[Data excerpts]
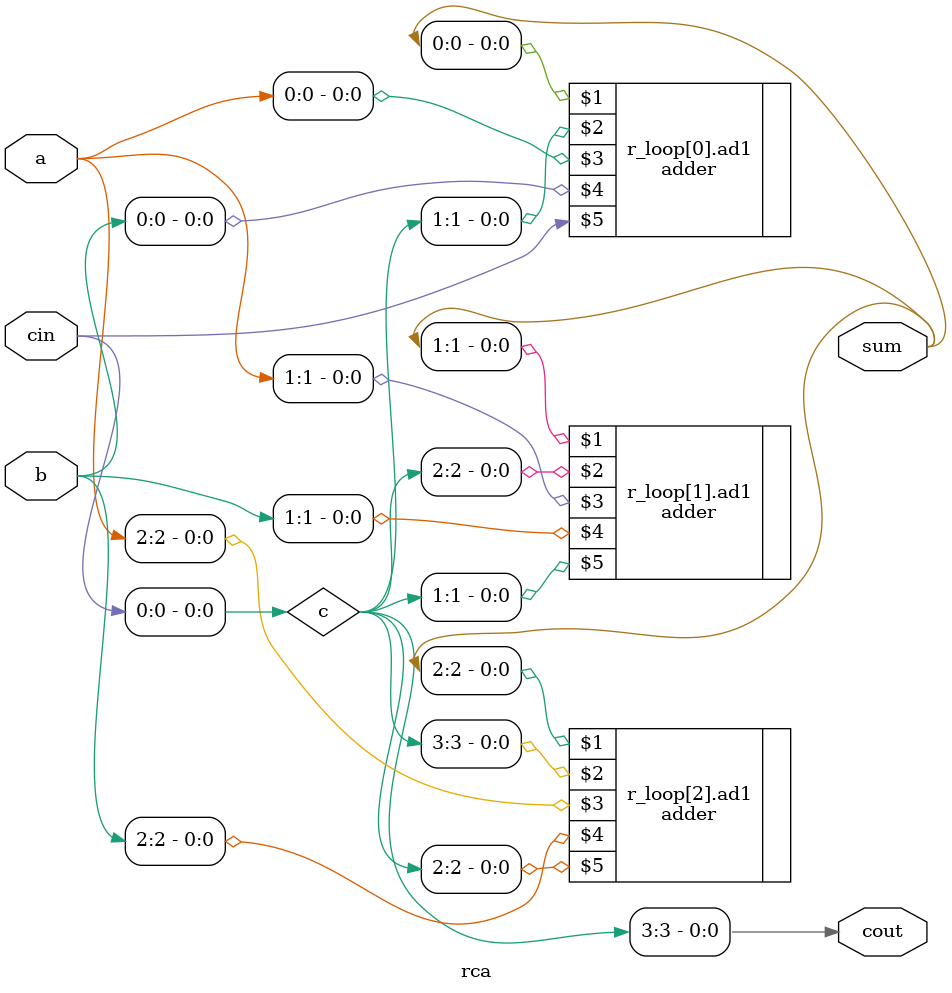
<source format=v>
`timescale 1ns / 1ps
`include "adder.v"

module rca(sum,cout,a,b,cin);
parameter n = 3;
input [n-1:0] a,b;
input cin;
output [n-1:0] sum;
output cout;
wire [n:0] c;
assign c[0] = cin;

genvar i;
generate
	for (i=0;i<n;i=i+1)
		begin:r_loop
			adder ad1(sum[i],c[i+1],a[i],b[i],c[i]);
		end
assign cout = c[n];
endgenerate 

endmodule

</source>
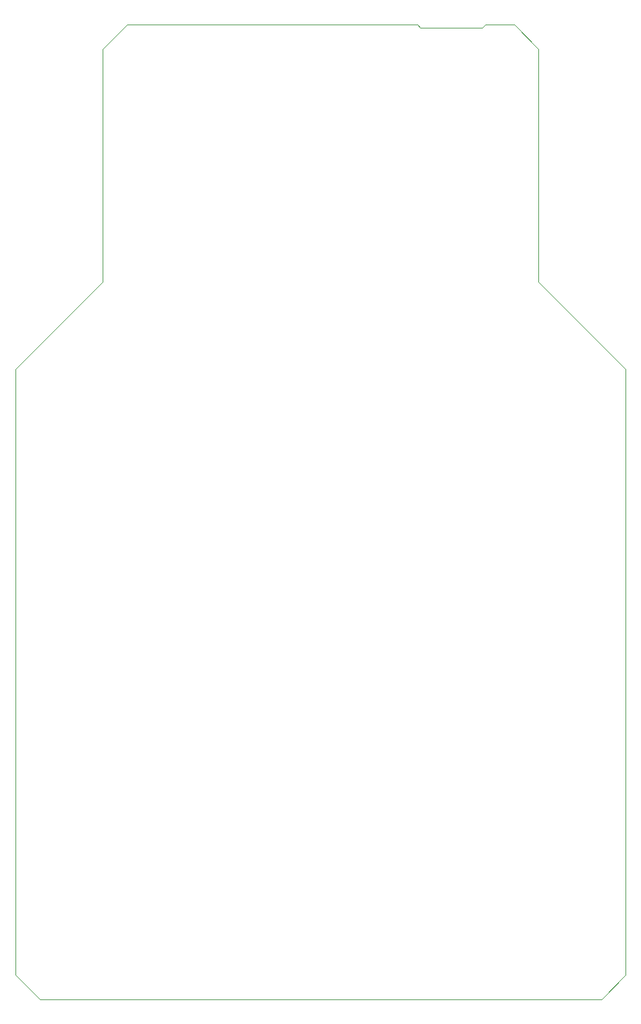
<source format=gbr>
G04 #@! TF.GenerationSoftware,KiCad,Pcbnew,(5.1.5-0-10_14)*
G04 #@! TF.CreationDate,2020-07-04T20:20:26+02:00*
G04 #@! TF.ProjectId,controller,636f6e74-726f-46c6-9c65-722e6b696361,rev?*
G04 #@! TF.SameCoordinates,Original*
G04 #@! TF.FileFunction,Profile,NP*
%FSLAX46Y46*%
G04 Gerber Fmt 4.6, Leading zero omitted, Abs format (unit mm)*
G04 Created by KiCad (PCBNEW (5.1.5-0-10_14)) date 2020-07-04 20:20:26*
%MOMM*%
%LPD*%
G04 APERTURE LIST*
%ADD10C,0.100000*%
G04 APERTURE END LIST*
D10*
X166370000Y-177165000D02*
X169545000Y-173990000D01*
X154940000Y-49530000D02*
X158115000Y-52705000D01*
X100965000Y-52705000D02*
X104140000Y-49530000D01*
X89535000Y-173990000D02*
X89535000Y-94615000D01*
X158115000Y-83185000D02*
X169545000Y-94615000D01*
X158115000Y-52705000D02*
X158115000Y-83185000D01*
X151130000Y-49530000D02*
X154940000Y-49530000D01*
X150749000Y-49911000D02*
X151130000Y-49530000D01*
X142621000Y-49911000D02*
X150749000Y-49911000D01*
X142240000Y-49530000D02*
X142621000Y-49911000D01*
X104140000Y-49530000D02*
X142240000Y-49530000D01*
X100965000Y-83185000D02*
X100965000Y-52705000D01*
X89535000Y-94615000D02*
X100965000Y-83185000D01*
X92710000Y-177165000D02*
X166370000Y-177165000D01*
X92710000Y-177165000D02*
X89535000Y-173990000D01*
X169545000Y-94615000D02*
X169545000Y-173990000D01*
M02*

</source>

» **DIRECTIVE**
The answer must be every line of the records above that holds the word "LIST".

» **SOLUTION TO THE PROBLEM**
G04 APERTURE LIST*
G04 APERTURE END LIST*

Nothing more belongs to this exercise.